Design, setting, and participants: A cross-sectional study in England of all 152 primary care trusts (total registered population, 54.3 million in 2008) using a hierarchical regression model with age-standardized CHD mortality rate as the dependent variable, and population characteristics (index of multiple deprivation, smoking, ethnicity, and registers of individuals with diabetes) and service characteristics (level of provision of primary care services, levels of detected hypertension, pay for performance data) as candidate explanatory variables.
Main outcome measures: Age-standardized CHD mortality rates in 2006, 2007, and 2008.

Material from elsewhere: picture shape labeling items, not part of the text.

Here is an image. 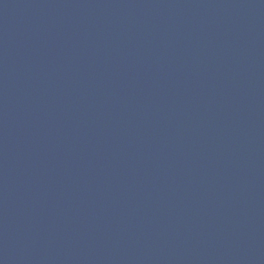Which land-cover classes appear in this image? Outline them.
Instances as JSON below:
<instances>
[{
	"label": "water",
	"instance_id": "obj_1",
	"mask_svg": "<svg viewBox=\"0 0 264 264\" xmlns=\"http://www.w3.org/2000/svg\"><path fill=\"white\" fill-rule=\"evenodd\" d=\"M0 264H264V0H0Z\"/></svg>",
	"mask_w": 264,
	"mask_h": 264
}]
</instances>
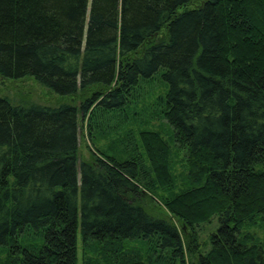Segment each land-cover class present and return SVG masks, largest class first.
<instances>
[{
	"label": "trees",
	"instance_id": "1",
	"mask_svg": "<svg viewBox=\"0 0 264 264\" xmlns=\"http://www.w3.org/2000/svg\"><path fill=\"white\" fill-rule=\"evenodd\" d=\"M158 75L186 155L187 188L165 203L181 231L144 204L174 182L160 135L79 160L80 115L100 127ZM0 76L87 93L79 107L0 96L1 264H79L78 231L82 264H264L249 231L264 227V0H0Z\"/></svg>",
	"mask_w": 264,
	"mask_h": 264
},
{
	"label": "rangeland",
	"instance_id": "2",
	"mask_svg": "<svg viewBox=\"0 0 264 264\" xmlns=\"http://www.w3.org/2000/svg\"><path fill=\"white\" fill-rule=\"evenodd\" d=\"M197 3L192 5L195 6ZM165 86L158 75L154 80L143 83L135 91L137 100L123 113L114 118L99 120L102 122L97 127L89 125V118H79V160L90 161L93 154L101 153L117 159L127 158V152H130L137 143L139 151L144 152L141 146L140 134L142 132H153L163 139L171 151L170 164L173 184L168 189H162L160 186L152 185L150 190L144 189V204L153 213L165 217L173 222L179 230H182V224L174 217L165 206L167 200L179 195L187 188L186 184V155L178 151L173 141V135L166 121L161 118V99L165 94ZM92 91L89 92L91 95ZM0 96L6 97L14 103L22 101H33L47 106H58L64 103H70L77 107L81 105L87 96V93H79L75 97L62 98L50 92L45 87L37 83L33 78L24 79H4L0 76ZM130 138V143L124 146V141ZM146 184V182H144ZM145 188V187H144ZM217 218L212 224L203 225V231L200 232L201 248L207 243L208 235L217 228ZM257 224L251 226L249 231L256 233L264 240V227ZM7 253L0 249V264L5 260ZM84 250L81 243V234L78 231V259L82 264ZM99 256L95 255V259ZM192 258H187L188 264ZM193 261L195 259L193 258Z\"/></svg>",
	"mask_w": 264,
	"mask_h": 264
}]
</instances>
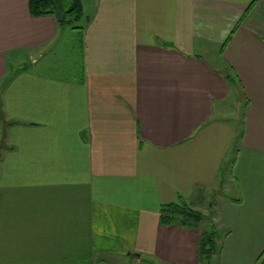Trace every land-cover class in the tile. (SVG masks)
<instances>
[{
	"label": "crops",
	"instance_id": "obj_1",
	"mask_svg": "<svg viewBox=\"0 0 264 264\" xmlns=\"http://www.w3.org/2000/svg\"><path fill=\"white\" fill-rule=\"evenodd\" d=\"M81 3L69 80L67 28L0 0V264H199L206 231L161 224L181 201L259 264L264 0Z\"/></svg>",
	"mask_w": 264,
	"mask_h": 264
},
{
	"label": "trees",
	"instance_id": "obj_2",
	"mask_svg": "<svg viewBox=\"0 0 264 264\" xmlns=\"http://www.w3.org/2000/svg\"><path fill=\"white\" fill-rule=\"evenodd\" d=\"M54 1L65 15V20L59 23V26L63 29L71 27L76 30H82V27L77 25L85 18L81 0ZM29 11L35 18L55 16L51 0H29ZM205 218L200 212L192 209L183 201L163 206L161 209V224L163 226L178 225L187 229L196 227L198 229ZM218 238V230L203 232L201 234L198 245L199 262L201 264H211L213 256L217 253Z\"/></svg>",
	"mask_w": 264,
	"mask_h": 264
},
{
	"label": "rangeland",
	"instance_id": "obj_3",
	"mask_svg": "<svg viewBox=\"0 0 264 264\" xmlns=\"http://www.w3.org/2000/svg\"><path fill=\"white\" fill-rule=\"evenodd\" d=\"M79 24L80 23H78L77 25H79ZM64 36L66 38L65 42H66L67 46L70 47V49H71V54H72L71 59L72 60L71 59H67L65 53L63 54L64 59L66 60V63H69V64H65V65L57 67L56 70L57 69H62V71L65 72V74H62L61 73L62 71H61L57 76L59 78H63V79L74 80V78L76 79L79 76L80 71H81V60H82L81 42H80L79 35L72 28H67L66 31H65V35ZM68 47L66 48L67 50H68ZM235 154H236V151H235ZM234 159H235V157L233 155L232 156V161L233 162H234ZM231 165H233V163ZM231 188L233 189V186H231ZM222 196L224 197V195H222ZM228 196H230V193H228ZM231 196H232V193H231ZM224 199H228V201L231 200L230 198H224ZM212 204H213V201L209 202L208 206L210 207V206H212ZM214 206H215V208H217L218 205L216 204ZM209 207H204L205 215H204V213L202 214L200 212L206 218L201 223L203 226L202 227L199 226L198 229H200L202 232L203 231L211 232L213 230H218L219 231V238L217 240V253L215 254V256H213L211 264H221L219 259H218V257L220 258V256L224 253V252H222V250H223L222 249V243L224 241L225 235L228 234V230L227 229H223V228H219L217 225H215V222H213V220H212L213 219V216H212L213 213L210 214ZM192 229H196L197 230V227L196 228H192ZM224 256H225V253H224ZM144 262L150 264L152 261L145 258ZM231 262H235L236 264H241V263H243V260L238 258V257H236L235 259H232ZM199 264H201V263L199 262ZM259 264H264V259L261 262H259Z\"/></svg>",
	"mask_w": 264,
	"mask_h": 264
},
{
	"label": "water",
	"instance_id": "obj_4",
	"mask_svg": "<svg viewBox=\"0 0 264 264\" xmlns=\"http://www.w3.org/2000/svg\"><path fill=\"white\" fill-rule=\"evenodd\" d=\"M51 3L55 11V18L59 23H62L65 20L64 13L62 12L59 5L54 0H51Z\"/></svg>",
	"mask_w": 264,
	"mask_h": 264
}]
</instances>
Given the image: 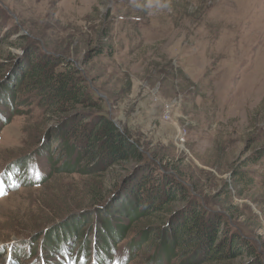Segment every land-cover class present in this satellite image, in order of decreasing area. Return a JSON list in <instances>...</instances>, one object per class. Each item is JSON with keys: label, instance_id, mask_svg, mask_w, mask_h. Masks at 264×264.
<instances>
[{"label": "rangeland", "instance_id": "obj_1", "mask_svg": "<svg viewBox=\"0 0 264 264\" xmlns=\"http://www.w3.org/2000/svg\"><path fill=\"white\" fill-rule=\"evenodd\" d=\"M0 38V100L23 50L59 58L100 98L96 111L125 129L146 157L91 177L48 173L36 150L55 123L36 95L23 103L28 92L20 89L9 100L15 111L0 116V172L31 155V166L38 161L32 174L47 176L40 187L18 183L0 197V264L66 263L41 246L43 234L66 217L96 220L92 215L144 167L185 189L172 206L155 211L156 223L145 222L146 232L160 234L163 218L196 203L209 217L217 214L221 233L237 235L264 264V0H0ZM56 152L53 159L63 149ZM96 192L104 201L92 207L87 199ZM154 246L143 243L127 264H145ZM189 253L187 260L197 255L190 264L254 258L238 250L229 260L201 262L195 249ZM118 256L108 264H119Z\"/></svg>", "mask_w": 264, "mask_h": 264}, {"label": "trees", "instance_id": "obj_2", "mask_svg": "<svg viewBox=\"0 0 264 264\" xmlns=\"http://www.w3.org/2000/svg\"><path fill=\"white\" fill-rule=\"evenodd\" d=\"M2 40L0 38V43ZM60 60L44 53L36 54L32 49L23 50L14 72L6 74L10 77L4 85L8 87L7 92L2 91L7 95L0 100V104H5L0 116L3 111H15L13 106L16 104L9 100L15 101L14 94L20 89L28 92L23 103L30 102L32 94L36 95V105L50 114L51 123H55V126L46 129L47 141L36 150L45 155L48 173L59 170L91 177L114 165L141 164L146 157L137 143L125 129L118 128L105 114L96 111L100 107V98L91 93L76 68L63 65ZM8 119L5 118L6 121ZM59 139L61 143L57 142ZM60 148L63 153L58 159H53ZM31 161V155H27L4 166L0 172V188L3 189L0 197H4L6 191H12L18 183L21 187H40L43 184L47 175L43 171L33 175L32 170L38 161L34 160L32 166ZM136 175L127 180L126 189L124 186L98 215H92L96 220L84 215L66 217L62 224L43 234L41 246L51 256L52 253L59 256L58 261L64 259L66 263L63 264H108L116 260L120 244L125 245V251L118 256V263L127 264L134 260L137 256L135 252H139V248L147 242L155 246L154 254L148 256L145 264H170V260L176 258L181 259L180 264H190L197 257L192 254L190 260L186 259L193 249L201 262L229 260L242 250V253L254 257L249 264H263L248 244L238 240L237 235L229 236L226 231L221 233L222 221L217 214L209 217L196 203L185 206L169 221L163 218L166 226L161 228L160 234H157L159 230L146 232L143 229L147 227L145 222L156 223L155 211L169 204L172 206L185 189L172 178H166L164 182L146 167L143 168V175ZM182 199L185 203L190 202L186 197ZM102 200L103 195L96 192L88 197L87 202L96 207ZM134 228L138 229L137 233L128 237L127 231ZM218 232L221 233L219 236ZM34 251L33 248L31 254Z\"/></svg>", "mask_w": 264, "mask_h": 264}, {"label": "snow or ice", "instance_id": "obj_3", "mask_svg": "<svg viewBox=\"0 0 264 264\" xmlns=\"http://www.w3.org/2000/svg\"><path fill=\"white\" fill-rule=\"evenodd\" d=\"M3 191V189L2 188H0V192H2Z\"/></svg>", "mask_w": 264, "mask_h": 264}]
</instances>
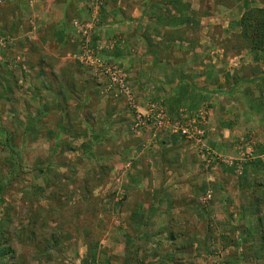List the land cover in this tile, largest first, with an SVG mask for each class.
<instances>
[{"label":"rangeland","instance_id":"rangeland-1","mask_svg":"<svg viewBox=\"0 0 264 264\" xmlns=\"http://www.w3.org/2000/svg\"><path fill=\"white\" fill-rule=\"evenodd\" d=\"M56 1L0 0L8 262L264 264L263 88L212 97L180 82L225 91L264 77V49L236 40L240 14L264 0H197L202 11L185 31L153 27L149 46L113 28L104 38V0ZM148 1L149 15H166L163 0ZM138 15L125 9L121 23L134 30ZM220 119L237 140L225 154L209 145ZM254 163L258 189L243 175ZM220 180L226 198L214 190Z\"/></svg>","mask_w":264,"mask_h":264},{"label":"crops","instance_id":"crops-1","mask_svg":"<svg viewBox=\"0 0 264 264\" xmlns=\"http://www.w3.org/2000/svg\"><path fill=\"white\" fill-rule=\"evenodd\" d=\"M128 1H130V0H118V1L117 0H104V7L102 8V11H101L102 12L101 23H102V25H105L104 28L102 29L104 38H109L107 36L108 35L107 32L109 31V32L113 33L112 30L114 29L115 30L114 34L120 33L122 35L123 39L126 41V44H129V45H132V44L146 45L147 44L146 46H149L150 43H153V42L156 43V41H153L154 37L153 36L151 37L148 35V33L152 30L153 27H154V30L159 29L160 31L162 30V33L165 32V33H168L169 35L175 34L178 31L183 32V31H185L184 29L187 28L186 26H188V22H190V20H192V19L193 20L197 19L198 16L200 15V11H202L200 3L197 0H165V1L163 0L162 3L165 4V7H166V9H164V13H166V15L163 14L162 15L163 17L158 19V17L153 18L151 15H149L150 14L149 12L151 11L152 4L148 0H131L130 4H127ZM56 3L57 4H55V5L58 8H60L61 11L63 12L64 11L63 7L60 6V4L57 1H56ZM162 3H158V6L161 7ZM127 5H129V7ZM125 9L128 11L133 10L134 14L136 12L139 13L138 20L136 21V26H135L134 30H129V29L127 30V26H125L123 23H121V19H122L121 14L123 13V10L125 11ZM240 16H241V14H240ZM147 19L149 20L148 22H147ZM113 20L114 21H116V20L120 21V23H117V24H119V27L116 24H108L109 22H111ZM143 20L145 21V24L142 25ZM111 28H113V29H111ZM125 30H127V32H125ZM132 32H134V34L132 35V37H134V39L132 37H130L131 35H129ZM144 32H146V33H144ZM150 40H152V41H150ZM175 42L176 41H174V42L166 41L165 45L175 44ZM144 50H145V46H144ZM143 54H145V53H143ZM178 56H180V55L175 54L174 58H177ZM142 57H145V55H142ZM185 57H186V55L182 56V58H185ZM143 59L144 58H142V60ZM143 68L145 70V67H142L141 68L142 72H143ZM139 72H140V69L137 71L138 75L140 74ZM180 80H185V79H180ZM187 82L192 83L190 80H185L186 84H188ZM193 90L199 94H203V93L198 92L195 89H193ZM207 90L211 91V89H207ZM229 90L230 89L225 90V91H229ZM238 90H240V89H237L236 92ZM262 93H263V91H262ZM203 95H205V94H203ZM208 96L213 97L215 95H208ZM221 120H227V119H220L219 121L216 120L215 124L218 125V128H217V131L215 134L210 135V144L209 145L212 147L213 150L218 151V153L225 154V153H222V151L225 149H228V148L233 149V150L237 149V148H235L237 140L235 139V141L233 142V136H231V138L227 140V138H229V132L221 129L222 127H224V125L220 124ZM220 125H221V128H220ZM221 135L223 137H221ZM225 140H227V141H225ZM182 149H184V146H183V148L180 149V151ZM183 151H185V150H183ZM184 155H187L184 157H188V158L190 157L189 153H186V154L184 153ZM181 157H183V156H181ZM252 165H253L252 168H251V165H248L244 168V174L243 175H245V176L249 175V176H251V179L253 181L256 180V187L255 188L258 189L259 188L258 185L261 181L260 178L263 176V174L261 173L262 170L260 171V169H258L259 167L257 166L258 165L257 163H254ZM240 180H243V179H240ZM239 182L236 181L237 186H238ZM215 189L218 190L219 193H221V196L225 195V198H226V195H227L226 190H229L227 184H223V181L220 180L219 183H217V185L214 186V190Z\"/></svg>","mask_w":264,"mask_h":264},{"label":"trees","instance_id":"trees-1","mask_svg":"<svg viewBox=\"0 0 264 264\" xmlns=\"http://www.w3.org/2000/svg\"><path fill=\"white\" fill-rule=\"evenodd\" d=\"M236 40L243 46L244 49L250 51H259L264 49V9L252 8L245 11L239 19V34L236 36ZM185 82V80H180ZM259 82L262 86L264 94V77H258L254 79H242L233 84L229 91H223L220 89L207 90L199 88L195 84L187 82L193 89L205 95H231L236 92L242 85L254 84ZM15 259L13 249L7 246L5 243L0 244V264H10L8 261ZM14 264V263H12Z\"/></svg>","mask_w":264,"mask_h":264}]
</instances>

Results: The mean age-standardized CHD mortality rates per 100,000 European Standard Population were 97.9 (95% confidence interval [CI], 94.9-100.9) in 2006, 93.5 (95% CI, 90.4-96.5) in 2007, and 88.4 (95% CI, 85.7-91.1) in 2008. In all 3 years, 4 population characteristics were significantly positively associated with CHD mortality (index of multiple deprivation, smoking, white ethnicity, and registers of individuals with diabetes), and 1 service characteristic (levels of detected hypertension) was significantly negatively associated with CHD mortality (adjusted r(2) = 0.66 in 2006, adjusted r(2) = 0.68 in 2007, and adjusted r(2) = 0.67 in 2008). Other service characteristics did not contribute significantly to the model.
Conclusion: In England, variations in CHD mortality are predominantly explained by population characteristics; however, greater detection of hypertension is associated with lower CHD mortality.